Passage >>
========================================================================

The Brutal Reality of Tibet 2008




Torture, hunger, mobile sterilisation units ... the brutal reality of Tibet 2008
By CLAUDIA JOSEPH - 29th March 2008

British filmmakers have emerged from three months undercover in Tibet to release a terrifying portrayal of Chinese repression, including shootings, torture and the brutal sterilisation of women left maimed by crude operations.

Their film, to be shown tomorrow night as part of Channel 4's Dispatches series, was made before the recent outbreak of anti-Chinese rioting in the Tibetan capital, Lhasa.

But with hundreds of jailed Tibetan protesters now in fear for their lives, the harrowing footage will add to the storm of condemnation gathering ahead of the Beijing Olympics this year.

The documentary's investigation began with the notorious 2006 shootings on the Nangpa La pass, when unarmed Tibetans trying to leave the country were gunned down by Chinese border guards.

Two Tibetans were killed and 32 detained, interrogated and then sent to a labour camp 150 miles from Lhasa.

The experiences of one of those held, Jamyang Samten, now 16, gives a clue to the fate of Tibetan protesters now in the hands of the Chinese police.

He told the programme makers he was given electric shocks with a cattle prod, chained to a wall and hit in the stomach by a guard wearing a metal glove.

If he made a minor mistake in his interrogation, he would be beaten with a chain.

========================================================================

Dataset excerpt >>

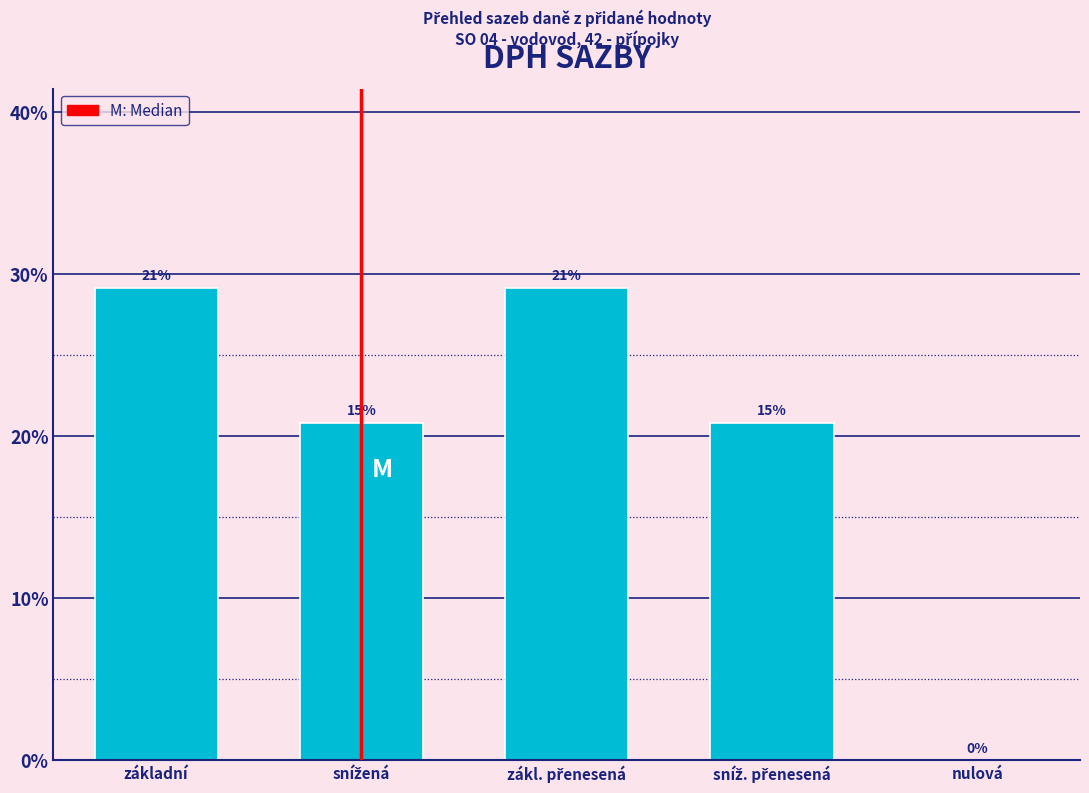

Are the bars horizontal?

No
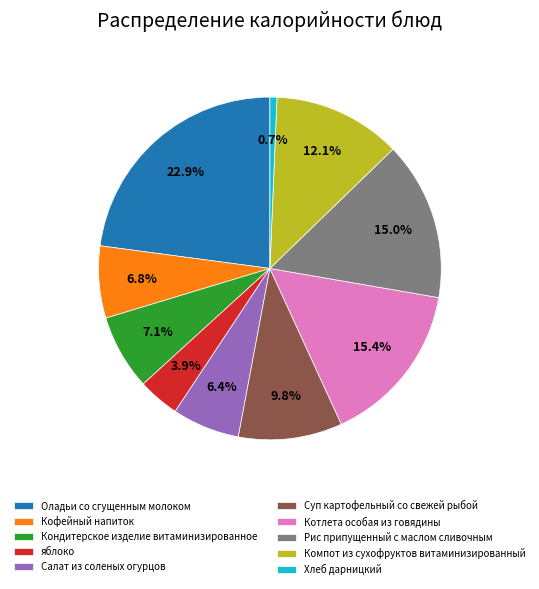

To the nearest percent, what is the average slice percentage?

10%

========================================================================

Directive 1 >>
In the Tibet article, take the part that begins with the words containing "But with hundreds" and ends with "the Chinese police.", and write it out again with "labour camp" renamed "detention camp".
Directive 2 >>
Answer these questions from the Tibet article:
(a) On what date was the article published?
(b) As part of which series is the film to be shown?
(c) How many Tibetans were detained after the Nangpa La pass shootings?
The data placed above have no connection to the Tibet article.

Task output 1 >>
But with hundreds of jailed Tibetan protesters now in fear for their lives, the harrowing footage will add to the storm of condemnation gathering ahead of the Beijing Olympics this year.

The documentary's investigation began with the notorious 2006 shootings on the Nangpa La pass, when unarmed Tibetans trying to leave the country were gunned down by Chinese border guards.

Two Tibetans were killed and 32 detained, interrogated and then sent to a detention camp 150 miles from Lhasa.

The experiences of one of those held, Jamyang Samten, now 16, gives a clue to the fate of Tibetan protesters now in the hands of the Chinese police.

Task output 2 >>
(a) 29th March 2008
(b) Channel 4's Dispatches series
(c) 32